Equipped with technology to measure temperature, pressure, speed and salinity, these nine bright yellow metal cylinders formally known as ABLES – Autonomous Behaving Lagrangian Explorer(S) – will float in the ocean for two weeks, gathering data on the simulated behavior of larvae.
Dr. Steven Morgan, a professor of environmental science and policy at UC Davis Bodega Marine Laboratory, was joined by 15 journalists visiting from the Society of Environmental Journalists conference Thursday to observe this launch from a coast guard vessel.
Larvae of various species use the same behaviors, and with these sea bots, scientists are “trying to look at the consequences of any one behavior,” Morgan said.
“This will be the first time we really know where the larvae are going,” Morgan said, “by simulating what any one larvae might do.”
Following initial deployment in the summer of 2015, Morgan and fellow researchers are expanding the deployment of sea bots this year in an attempt to shorten the gap between terrestrial and ocean science. Until the 1960s, scientific research rarely occurred underwater.
Now climate change and its effects – ocean acidification, sea level rise and changing currents – have created an urgency to study and gather data on the reproduction and young stages of ocean species’ lives.
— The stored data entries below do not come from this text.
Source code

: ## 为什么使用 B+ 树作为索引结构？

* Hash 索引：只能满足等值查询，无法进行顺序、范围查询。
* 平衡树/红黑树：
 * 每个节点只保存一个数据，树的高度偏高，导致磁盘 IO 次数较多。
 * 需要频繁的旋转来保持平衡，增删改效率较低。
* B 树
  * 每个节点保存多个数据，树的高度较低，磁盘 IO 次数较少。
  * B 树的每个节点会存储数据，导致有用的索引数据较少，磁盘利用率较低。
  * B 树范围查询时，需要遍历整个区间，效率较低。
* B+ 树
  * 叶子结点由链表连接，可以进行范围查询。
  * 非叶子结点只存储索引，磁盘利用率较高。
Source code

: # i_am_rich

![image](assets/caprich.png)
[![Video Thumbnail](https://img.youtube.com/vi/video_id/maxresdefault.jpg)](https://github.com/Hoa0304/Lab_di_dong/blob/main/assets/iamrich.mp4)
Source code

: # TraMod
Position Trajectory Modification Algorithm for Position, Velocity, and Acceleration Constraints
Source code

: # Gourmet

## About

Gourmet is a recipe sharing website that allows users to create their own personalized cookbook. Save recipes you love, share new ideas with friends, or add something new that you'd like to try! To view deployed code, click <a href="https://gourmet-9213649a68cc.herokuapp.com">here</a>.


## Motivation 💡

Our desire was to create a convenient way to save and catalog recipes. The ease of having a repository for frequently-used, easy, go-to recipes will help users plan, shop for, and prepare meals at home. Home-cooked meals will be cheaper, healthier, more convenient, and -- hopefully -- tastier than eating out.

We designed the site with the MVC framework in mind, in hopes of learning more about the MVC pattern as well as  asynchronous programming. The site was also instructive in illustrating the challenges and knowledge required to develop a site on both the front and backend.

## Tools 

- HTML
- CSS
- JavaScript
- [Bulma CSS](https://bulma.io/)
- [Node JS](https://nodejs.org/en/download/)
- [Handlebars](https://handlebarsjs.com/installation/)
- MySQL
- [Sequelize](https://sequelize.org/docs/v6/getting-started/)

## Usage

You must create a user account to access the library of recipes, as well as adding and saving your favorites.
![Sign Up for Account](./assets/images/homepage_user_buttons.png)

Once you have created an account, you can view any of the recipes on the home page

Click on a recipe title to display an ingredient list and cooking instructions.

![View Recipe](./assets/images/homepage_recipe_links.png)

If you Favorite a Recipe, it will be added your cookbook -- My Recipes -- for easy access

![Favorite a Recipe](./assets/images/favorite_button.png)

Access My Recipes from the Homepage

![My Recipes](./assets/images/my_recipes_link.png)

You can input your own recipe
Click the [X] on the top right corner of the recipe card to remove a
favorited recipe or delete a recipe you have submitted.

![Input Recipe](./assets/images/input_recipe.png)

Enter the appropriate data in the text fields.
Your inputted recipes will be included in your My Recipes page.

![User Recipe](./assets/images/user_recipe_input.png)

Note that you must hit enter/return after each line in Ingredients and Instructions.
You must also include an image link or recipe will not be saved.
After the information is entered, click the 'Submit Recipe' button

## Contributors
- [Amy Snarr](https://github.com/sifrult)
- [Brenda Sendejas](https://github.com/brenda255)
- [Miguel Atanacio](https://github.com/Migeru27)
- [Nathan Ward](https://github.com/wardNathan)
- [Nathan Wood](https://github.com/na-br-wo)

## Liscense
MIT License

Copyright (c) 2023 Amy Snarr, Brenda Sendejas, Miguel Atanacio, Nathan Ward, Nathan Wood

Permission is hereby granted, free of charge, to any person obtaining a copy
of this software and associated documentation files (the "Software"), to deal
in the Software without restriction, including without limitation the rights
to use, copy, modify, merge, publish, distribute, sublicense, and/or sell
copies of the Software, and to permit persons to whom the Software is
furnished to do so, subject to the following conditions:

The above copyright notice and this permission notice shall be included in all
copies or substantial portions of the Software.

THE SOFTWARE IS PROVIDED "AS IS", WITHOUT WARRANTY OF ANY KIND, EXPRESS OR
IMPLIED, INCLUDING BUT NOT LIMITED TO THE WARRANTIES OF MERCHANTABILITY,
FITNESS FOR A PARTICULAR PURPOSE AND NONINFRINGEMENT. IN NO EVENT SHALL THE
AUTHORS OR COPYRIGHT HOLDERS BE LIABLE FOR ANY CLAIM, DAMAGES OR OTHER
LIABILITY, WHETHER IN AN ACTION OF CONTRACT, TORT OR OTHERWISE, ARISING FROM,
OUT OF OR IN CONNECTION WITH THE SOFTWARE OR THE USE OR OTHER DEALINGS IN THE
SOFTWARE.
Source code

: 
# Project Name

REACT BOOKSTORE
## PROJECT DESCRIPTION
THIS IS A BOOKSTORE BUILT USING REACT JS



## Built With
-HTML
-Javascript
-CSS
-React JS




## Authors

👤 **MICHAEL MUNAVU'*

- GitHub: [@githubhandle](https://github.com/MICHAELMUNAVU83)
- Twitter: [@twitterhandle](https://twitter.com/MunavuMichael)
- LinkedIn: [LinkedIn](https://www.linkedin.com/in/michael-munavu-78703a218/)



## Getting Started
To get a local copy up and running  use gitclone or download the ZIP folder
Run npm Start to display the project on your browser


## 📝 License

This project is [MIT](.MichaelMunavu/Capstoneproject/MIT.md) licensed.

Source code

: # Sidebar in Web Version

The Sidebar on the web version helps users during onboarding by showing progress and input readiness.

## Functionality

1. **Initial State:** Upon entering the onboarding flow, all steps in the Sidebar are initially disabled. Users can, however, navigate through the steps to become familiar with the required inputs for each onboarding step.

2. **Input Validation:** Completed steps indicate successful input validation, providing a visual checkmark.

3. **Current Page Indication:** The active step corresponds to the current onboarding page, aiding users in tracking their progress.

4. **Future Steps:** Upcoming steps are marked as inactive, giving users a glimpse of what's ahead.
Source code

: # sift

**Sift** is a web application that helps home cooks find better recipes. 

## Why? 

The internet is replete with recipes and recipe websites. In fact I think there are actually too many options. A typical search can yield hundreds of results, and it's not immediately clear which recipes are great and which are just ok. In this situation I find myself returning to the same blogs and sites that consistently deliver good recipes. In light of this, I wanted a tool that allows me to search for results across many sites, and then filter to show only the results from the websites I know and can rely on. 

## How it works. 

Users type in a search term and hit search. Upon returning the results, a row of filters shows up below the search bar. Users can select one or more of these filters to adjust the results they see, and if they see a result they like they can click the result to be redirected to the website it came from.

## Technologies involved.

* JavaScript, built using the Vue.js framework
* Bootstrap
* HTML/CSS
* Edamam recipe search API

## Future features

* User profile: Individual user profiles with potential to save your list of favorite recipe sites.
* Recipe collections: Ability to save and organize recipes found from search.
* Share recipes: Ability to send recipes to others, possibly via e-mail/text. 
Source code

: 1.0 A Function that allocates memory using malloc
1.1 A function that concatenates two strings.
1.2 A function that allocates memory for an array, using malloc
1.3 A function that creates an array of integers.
“You can’t understand a species until you know the first half of its lifespan,” Morgan said.
The 10-pound sea bots can rise and fall in the water using sensors and internal oil tanks, send real-time data back to the lab, and emit a GPS signal so they can be found at the end of their two-week battery life.
Michael Stocker, bio-acoustics expert and founding director of Ocean Conservation Research, later expressed concern to the journalists about oceanic noise pollution to which research likes this contributes. The ocean is 10 times louder today than it was 50 years ago, according to Stocker.
“One of these, okay, not a big deal,” Stocker said. “But you get thousands of them in the water and you have a problem.”